BEGIN
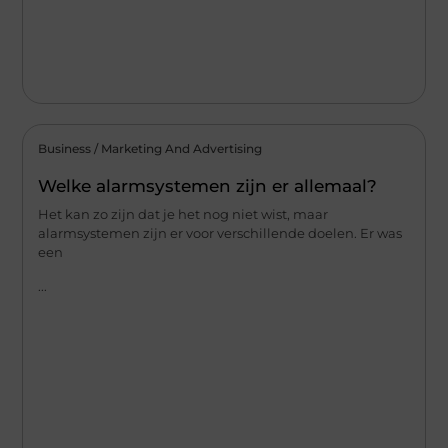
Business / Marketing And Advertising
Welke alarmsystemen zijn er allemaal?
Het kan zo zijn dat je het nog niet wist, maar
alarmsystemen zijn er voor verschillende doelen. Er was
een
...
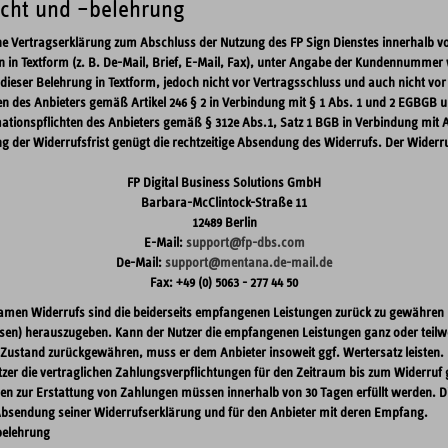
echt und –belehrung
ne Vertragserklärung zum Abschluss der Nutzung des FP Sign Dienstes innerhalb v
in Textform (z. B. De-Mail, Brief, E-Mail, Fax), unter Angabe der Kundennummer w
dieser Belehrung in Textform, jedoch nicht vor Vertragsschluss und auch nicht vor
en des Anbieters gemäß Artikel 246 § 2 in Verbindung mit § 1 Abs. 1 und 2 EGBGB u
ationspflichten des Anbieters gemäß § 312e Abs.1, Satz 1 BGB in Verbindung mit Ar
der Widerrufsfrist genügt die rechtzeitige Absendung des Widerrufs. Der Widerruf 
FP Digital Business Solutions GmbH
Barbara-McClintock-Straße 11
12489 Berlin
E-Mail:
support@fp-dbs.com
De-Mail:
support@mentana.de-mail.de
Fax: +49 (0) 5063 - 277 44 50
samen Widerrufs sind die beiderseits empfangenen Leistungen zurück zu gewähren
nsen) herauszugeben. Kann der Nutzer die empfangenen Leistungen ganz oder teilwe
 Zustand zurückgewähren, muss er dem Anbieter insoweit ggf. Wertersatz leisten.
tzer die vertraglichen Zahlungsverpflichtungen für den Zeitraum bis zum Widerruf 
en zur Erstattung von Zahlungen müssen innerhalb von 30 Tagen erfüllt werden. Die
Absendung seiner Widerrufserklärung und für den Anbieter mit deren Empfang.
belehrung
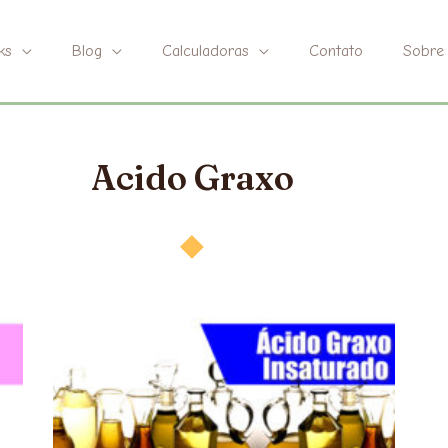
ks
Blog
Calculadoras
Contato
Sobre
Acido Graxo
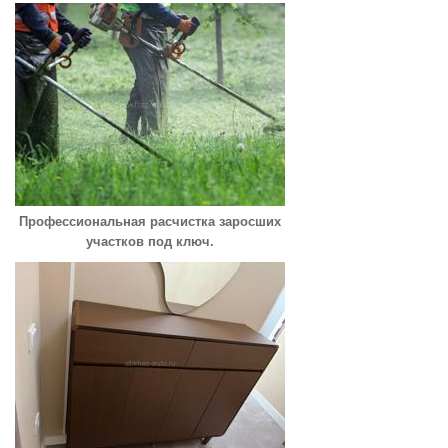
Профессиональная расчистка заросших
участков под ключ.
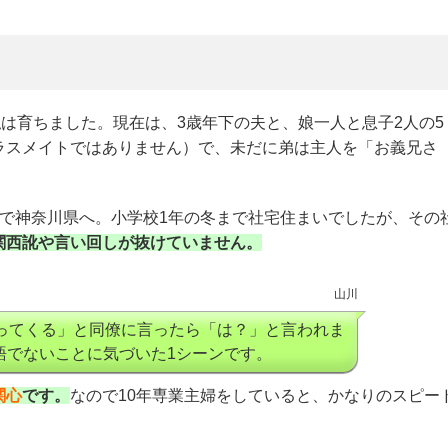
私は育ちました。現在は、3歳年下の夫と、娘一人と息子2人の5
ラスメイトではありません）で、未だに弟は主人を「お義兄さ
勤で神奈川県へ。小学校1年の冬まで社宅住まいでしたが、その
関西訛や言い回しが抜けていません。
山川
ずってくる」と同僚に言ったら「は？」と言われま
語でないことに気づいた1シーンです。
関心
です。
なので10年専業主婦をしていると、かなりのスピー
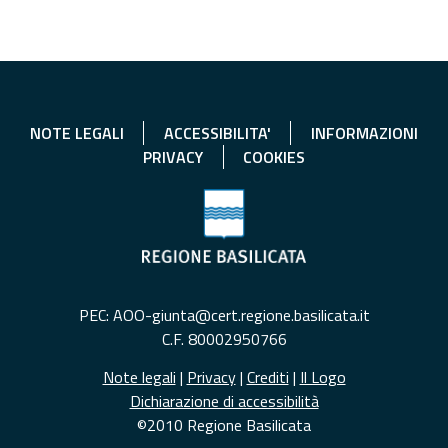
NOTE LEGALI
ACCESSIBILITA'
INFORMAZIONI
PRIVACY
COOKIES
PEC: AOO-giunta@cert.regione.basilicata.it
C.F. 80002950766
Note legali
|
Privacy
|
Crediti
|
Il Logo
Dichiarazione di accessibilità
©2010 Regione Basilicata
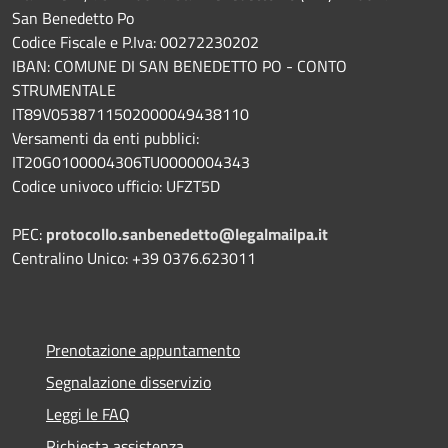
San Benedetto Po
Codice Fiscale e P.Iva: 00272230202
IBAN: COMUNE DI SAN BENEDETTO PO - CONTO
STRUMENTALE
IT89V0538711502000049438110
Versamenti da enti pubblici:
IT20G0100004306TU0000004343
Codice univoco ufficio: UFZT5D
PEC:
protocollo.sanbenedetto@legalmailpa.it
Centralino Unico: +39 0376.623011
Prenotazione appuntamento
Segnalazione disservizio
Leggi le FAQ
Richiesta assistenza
END
◆ **Activity**
Rename "Blog" to "Articles" and write out all of these lines again with nothing else changed. Leave the pictures out.

◆ **Answer to the exercise**
Business / Marketing And Advertising
Welke alarmsystemen zijn er allemaal?
Het kan zo zijn dat je het nog niet wist, maar
alarmsystemen zijn er voor verschillende doelen. Er was
een
...
echt und –belehrung
ne Vertragserklärung zum Abschluss der Nutzung des FP Sign Dienstes innerhalb v
in Textform (z. B. De-Mail, Brief, E-Mail, Fax), unter Angabe der Kundennummer w
dieser Belehrung in Textform, jedoch nicht vor Vertragsschluss und auch nicht vor
en des Anbieters gemäß Artikel 246 § 2 in Verbindung mit § 1 Abs. 1 und 2 EGBGB u
ationspflichten des Anbieters gemäß § 312e Abs.1, Satz 1 BGB in Verbindung mit Ar
der Widerrufsfrist genügt die rechtzeitige Absendung des Widerrufs. Der Widerruf 
FP Digital Business Solutions GmbH
Barbara-McClintock-Straße 11
12489 Berlin
E-Mail:
support@fp-dbs.com
De-Mail:
support@mentana.de-mail.de
Fax: +49 (0) 5063 - 277 44 50
samen Widerrufs sind die beiderseits empfangenen Leistungen zurück zu gewähren
nsen) herauszugeben. Kann der Nutzer die empfangenen Leistungen ganz oder teilwe
 Zustand zurückgewähren, muss er dem Anbieter insoweit ggf. Wertersatz leisten.
tzer die vertraglichen Zahlungsverpflichtungen für den Zeitraum bis zum Widerruf 
en zur Erstattung von Zahlungen müssen innerhalb von 30 Tagen erfüllt werden. Die
Absendung seiner Widerrufserklärung und für den Anbieter mit deren Empfang.
belehrung
ks
Articles
Calculadoras
Contato
Sobre
Acido Graxo
Профессиональная расчистка заросших
участков под ключ.
私は育ちました。現在は、3歳年下の夫と、娘一人と息子2人の5
ラスメイトではありません）で、未だに弟は主人を「お義兄さ
勤で神奈川県へ。小学校1年の冬まで社宅住まいでしたが、その
関西訛や言い回しが抜けていません。
山川
ずってくる」と同僚に言ったら「は？」と言われま
語でないことに気づいた1シーンです。
関心
です。
なので10年専業主婦をしていると、かなりのスピー
NOTE LEGALI
ACCESSIBILITA'
INFORMAZIONI
PRIVACY
COOKIES
PEC: AOO-giunta@cert.regione.basilicata.it
C.F. 80002950766
Note legali
|
Privacy
|
Crediti
|
Il Logo
Dichiarazione di accessibilità
©2010 Regione Basilicata
San Benedetto Po
Codice Fiscale e P.Iva: 00272230202
IBAN: COMUNE DI SAN BENEDETTO PO - CONTO
STRUMENTALE
IT89V0538711502000049438110
Versamenti da enti pubblici:
IT20G0100004306TU0000004343
Codice univoco ufficio: UFZT5D
PEC:
protocollo.sanbenedetto@legalmailpa.it
Centralino Unico: +39 0376.623011
Prenotazione appuntamento
Segnalazione disservizio
Leggi le FAQ
Richiesta assistenza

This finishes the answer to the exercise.